Lines containing the string "expenses": how many are there below? Answer with the number only.
▼
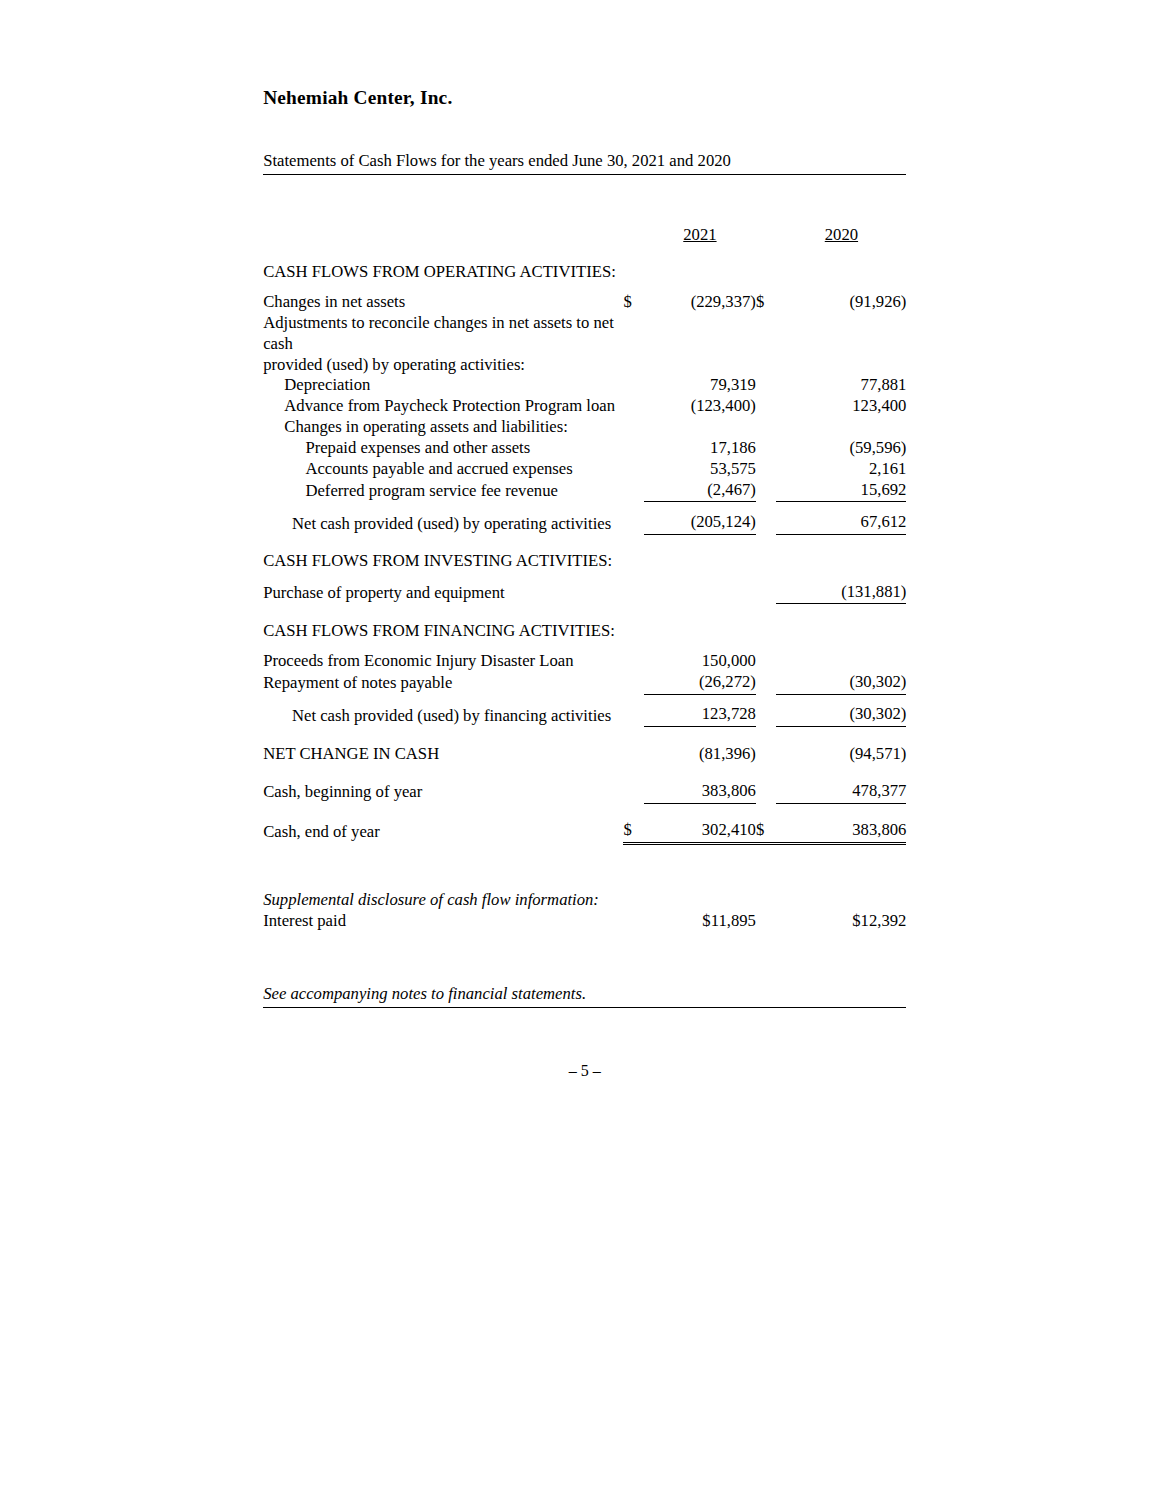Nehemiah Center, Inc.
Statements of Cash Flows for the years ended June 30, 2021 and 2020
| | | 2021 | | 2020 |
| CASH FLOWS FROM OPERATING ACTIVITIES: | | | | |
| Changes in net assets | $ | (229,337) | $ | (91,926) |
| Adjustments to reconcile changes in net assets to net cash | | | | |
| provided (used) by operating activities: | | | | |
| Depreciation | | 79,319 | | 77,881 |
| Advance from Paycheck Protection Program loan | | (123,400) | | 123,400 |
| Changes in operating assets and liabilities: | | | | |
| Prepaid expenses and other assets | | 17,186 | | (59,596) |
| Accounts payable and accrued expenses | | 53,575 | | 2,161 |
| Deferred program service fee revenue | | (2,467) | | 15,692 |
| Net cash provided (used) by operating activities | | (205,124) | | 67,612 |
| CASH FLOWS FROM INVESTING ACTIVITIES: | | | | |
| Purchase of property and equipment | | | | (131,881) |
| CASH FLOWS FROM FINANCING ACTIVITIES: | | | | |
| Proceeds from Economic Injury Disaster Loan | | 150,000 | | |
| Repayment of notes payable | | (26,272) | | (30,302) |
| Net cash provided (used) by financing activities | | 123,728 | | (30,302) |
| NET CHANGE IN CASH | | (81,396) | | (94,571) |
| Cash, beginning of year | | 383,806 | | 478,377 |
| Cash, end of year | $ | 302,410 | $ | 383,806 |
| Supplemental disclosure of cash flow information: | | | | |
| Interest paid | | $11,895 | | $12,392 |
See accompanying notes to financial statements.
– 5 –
▲
▼
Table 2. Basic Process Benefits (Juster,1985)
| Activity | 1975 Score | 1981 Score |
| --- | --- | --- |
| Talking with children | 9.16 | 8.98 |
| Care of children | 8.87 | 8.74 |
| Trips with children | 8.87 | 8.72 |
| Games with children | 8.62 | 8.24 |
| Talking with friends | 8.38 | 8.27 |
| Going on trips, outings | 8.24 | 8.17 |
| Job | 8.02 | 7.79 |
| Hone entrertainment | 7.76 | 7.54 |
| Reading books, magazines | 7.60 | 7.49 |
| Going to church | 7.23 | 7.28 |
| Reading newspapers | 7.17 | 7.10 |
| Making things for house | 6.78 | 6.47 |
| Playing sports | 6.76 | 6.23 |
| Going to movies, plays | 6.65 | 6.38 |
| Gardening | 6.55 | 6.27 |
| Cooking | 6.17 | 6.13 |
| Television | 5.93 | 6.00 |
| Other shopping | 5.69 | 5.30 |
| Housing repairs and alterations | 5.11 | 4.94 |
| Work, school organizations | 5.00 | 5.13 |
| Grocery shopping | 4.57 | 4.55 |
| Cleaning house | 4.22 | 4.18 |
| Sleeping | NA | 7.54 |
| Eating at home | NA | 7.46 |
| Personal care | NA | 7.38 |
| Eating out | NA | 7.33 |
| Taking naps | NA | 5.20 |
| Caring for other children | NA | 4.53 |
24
▲
• **ANSWER SPACE**: 2